Most of all, the mannequin had to be young. The minute a girl noticed an extra inch on her waistline and started to diet, it was already too late, because “slimming,” as it was called in Britain, “takes away some of the soft, beautiful lines of the face. What you gain in slimness you lose in beauty. And it’s not only the face that suffers.
“Slimming shows immediately on the round of the naked shoulder, or the natural curves of the perfect arm. So one has to be cruel and say: A mannequin has to be young, very young—and when that’s gone, she must go.”
Such brutal necessities did not apply, of course, to women of a certain social status, actresses, film stars, or the rich, who would advertise one’s clothes by wearing them to well-publicized functions. Schiaparelli did more than round up aristocratic young wom
en to act as her sales staff. Thanks to her contacts she was finding plenty of people only too eager to show off her latest designs. Sometimes they found her. There was, for instance, the case of a thin, plain-looking girl who was sitting in a corner of her salon one day wearing dowdy clothes. Something about her interested Schiaparelli, and she offered to help her choose a “look.” The girl had a certain quality. There was her enchantingly husky voice, expressive hands, and a way of tilting her head that drew attention to a pair of perfect cheekbones. She was going to look wonderful in a loose coat and pleated pants, with her louche slouch and fly-away hair. She was, of course, Katharine Hepburn, who would one day state that the transformation in Schiaparelli’s dressing rooms began her career.

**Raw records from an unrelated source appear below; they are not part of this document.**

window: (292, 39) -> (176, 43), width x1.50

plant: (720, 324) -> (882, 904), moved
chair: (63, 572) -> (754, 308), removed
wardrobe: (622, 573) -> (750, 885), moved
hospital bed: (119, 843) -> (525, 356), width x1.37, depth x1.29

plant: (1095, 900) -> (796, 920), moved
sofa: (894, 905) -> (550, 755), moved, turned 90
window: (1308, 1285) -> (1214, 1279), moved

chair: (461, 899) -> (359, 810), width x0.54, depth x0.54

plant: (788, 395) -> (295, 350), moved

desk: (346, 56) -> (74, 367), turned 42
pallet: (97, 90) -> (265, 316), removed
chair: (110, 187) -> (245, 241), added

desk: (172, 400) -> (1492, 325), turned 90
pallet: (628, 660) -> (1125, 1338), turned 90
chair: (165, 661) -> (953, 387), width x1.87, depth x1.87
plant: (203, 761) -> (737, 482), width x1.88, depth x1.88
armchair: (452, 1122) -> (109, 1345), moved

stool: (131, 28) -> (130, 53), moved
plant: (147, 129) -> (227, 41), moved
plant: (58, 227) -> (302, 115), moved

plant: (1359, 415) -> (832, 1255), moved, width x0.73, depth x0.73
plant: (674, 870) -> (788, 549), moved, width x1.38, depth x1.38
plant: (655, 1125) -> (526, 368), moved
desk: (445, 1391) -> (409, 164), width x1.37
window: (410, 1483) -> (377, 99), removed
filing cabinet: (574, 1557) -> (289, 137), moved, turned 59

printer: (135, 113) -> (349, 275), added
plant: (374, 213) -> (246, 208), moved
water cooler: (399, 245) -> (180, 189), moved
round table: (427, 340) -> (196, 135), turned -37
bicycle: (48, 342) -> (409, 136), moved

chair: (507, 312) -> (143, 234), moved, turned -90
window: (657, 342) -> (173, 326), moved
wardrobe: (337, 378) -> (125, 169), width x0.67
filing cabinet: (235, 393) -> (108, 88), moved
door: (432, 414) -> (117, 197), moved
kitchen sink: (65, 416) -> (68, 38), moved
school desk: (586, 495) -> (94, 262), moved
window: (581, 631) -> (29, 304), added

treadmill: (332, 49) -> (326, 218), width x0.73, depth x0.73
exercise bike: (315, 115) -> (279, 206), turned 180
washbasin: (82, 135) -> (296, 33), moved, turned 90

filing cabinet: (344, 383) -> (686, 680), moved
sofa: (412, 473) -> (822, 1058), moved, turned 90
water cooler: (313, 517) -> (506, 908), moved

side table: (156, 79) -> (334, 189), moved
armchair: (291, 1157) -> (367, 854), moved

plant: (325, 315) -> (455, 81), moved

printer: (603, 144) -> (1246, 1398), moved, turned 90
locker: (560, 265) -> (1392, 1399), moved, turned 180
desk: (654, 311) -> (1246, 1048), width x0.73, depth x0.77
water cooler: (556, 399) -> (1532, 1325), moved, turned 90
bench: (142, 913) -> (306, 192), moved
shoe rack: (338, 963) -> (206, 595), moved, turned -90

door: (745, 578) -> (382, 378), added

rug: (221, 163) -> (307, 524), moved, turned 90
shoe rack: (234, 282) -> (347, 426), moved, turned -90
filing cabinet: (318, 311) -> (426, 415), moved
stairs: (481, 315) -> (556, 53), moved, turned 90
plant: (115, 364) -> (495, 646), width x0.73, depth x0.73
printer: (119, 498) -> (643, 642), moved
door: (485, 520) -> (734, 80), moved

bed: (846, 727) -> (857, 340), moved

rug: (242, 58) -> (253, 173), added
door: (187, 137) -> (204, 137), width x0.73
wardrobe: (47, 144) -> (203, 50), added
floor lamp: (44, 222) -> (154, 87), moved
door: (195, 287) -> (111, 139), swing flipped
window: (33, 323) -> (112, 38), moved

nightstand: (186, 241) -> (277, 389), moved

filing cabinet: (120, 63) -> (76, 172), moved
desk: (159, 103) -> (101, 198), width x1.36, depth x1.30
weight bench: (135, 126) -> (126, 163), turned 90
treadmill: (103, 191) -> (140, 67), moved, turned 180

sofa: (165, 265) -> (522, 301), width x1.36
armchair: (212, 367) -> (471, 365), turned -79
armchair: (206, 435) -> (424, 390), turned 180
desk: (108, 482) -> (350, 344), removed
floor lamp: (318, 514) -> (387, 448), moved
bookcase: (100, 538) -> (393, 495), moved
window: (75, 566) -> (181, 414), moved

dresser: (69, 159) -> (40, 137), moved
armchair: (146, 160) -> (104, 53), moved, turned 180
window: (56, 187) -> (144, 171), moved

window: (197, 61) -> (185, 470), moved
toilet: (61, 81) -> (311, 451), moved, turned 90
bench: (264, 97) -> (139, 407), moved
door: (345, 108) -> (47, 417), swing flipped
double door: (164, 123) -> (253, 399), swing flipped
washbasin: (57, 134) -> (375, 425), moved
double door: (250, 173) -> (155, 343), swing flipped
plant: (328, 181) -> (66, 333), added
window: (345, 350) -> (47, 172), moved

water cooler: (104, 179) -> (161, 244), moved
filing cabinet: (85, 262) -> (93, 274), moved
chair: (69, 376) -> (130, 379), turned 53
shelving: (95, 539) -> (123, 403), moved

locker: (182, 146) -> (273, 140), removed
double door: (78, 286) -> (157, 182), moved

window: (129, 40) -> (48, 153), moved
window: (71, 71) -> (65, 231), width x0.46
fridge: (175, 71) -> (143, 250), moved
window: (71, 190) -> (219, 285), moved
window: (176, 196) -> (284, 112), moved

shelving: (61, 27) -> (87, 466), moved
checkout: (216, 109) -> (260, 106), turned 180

All kinds of noble ladies were only too happy to be seen at Deauville, Biarritz, Cannes, Monte Carlo, and Venice, not to mention the Paris Opéra, wearing the latest Schiaparellis, which their author would in most cases have been happy to donate. There were Princess Thérèse de Caraman-Chimay (of a Belgian family related to the dukes of Burgundy), Princess Sonia Magoloff, Princess Cora Caetani, Princess Marina Mestchersky, and Princess Paulette Poniatowski. There was Arletty, the enigmatic beauty of Les Enfants du Paradis, a working-class girl who became a legend of the French cinema, and was at the height of her stage popularity in the 1920s and 1930s. She had the right kind of look: dark-haired, strong-featured, with broad shoulders and slim hips. Arletty had begun as a mannequin for Poiret but left him for Schiaparelli in 1929, and, in later years, became expert in jewelry design.